Stored data entries

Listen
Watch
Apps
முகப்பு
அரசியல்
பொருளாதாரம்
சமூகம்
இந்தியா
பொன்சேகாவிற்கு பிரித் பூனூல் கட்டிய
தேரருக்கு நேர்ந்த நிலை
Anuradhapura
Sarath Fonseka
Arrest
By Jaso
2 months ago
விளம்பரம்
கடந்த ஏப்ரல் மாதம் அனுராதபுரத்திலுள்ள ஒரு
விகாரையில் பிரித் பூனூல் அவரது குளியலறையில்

...

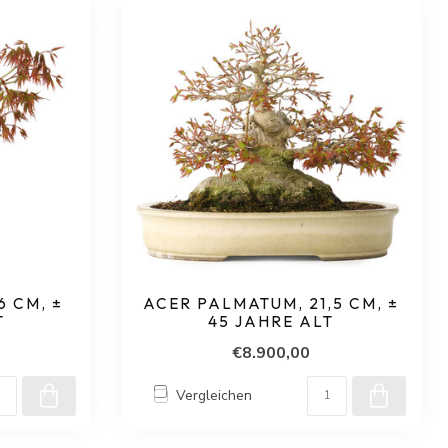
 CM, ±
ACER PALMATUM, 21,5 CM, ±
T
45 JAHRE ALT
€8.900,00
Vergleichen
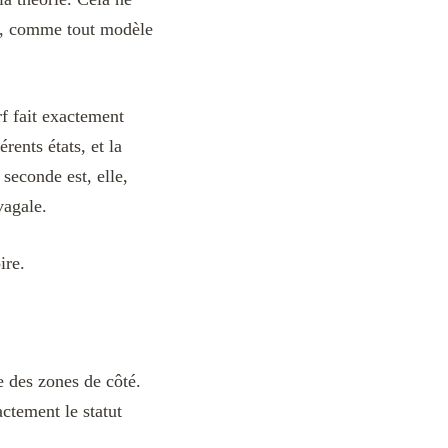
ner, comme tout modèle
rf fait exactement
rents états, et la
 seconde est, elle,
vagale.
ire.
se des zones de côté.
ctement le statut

--

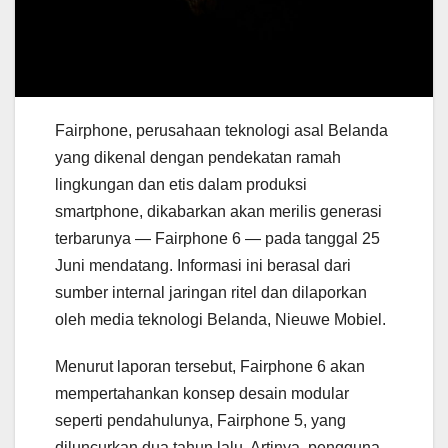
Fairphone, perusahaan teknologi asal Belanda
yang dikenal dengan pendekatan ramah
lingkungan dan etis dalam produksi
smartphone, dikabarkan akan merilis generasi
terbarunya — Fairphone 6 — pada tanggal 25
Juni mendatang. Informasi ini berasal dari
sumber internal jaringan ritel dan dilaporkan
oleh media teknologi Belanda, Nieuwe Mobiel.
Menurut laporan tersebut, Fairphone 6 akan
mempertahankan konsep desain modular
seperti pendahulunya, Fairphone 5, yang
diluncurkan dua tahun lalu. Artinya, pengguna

Description of the task.
In the entries above, find the line holding "mempertahankan konsep desain modular" and the line holding "diluncurkan dua tahun lalu. Artinya, pengguna"; print both of them and every line between, exactly, and nothing else.

Exercise response.
mempertahankan konsep desain modular
seperti pendahulunya, Fairphone 5, yang
diluncurkan dua tahun lalu. Artinya, pengguna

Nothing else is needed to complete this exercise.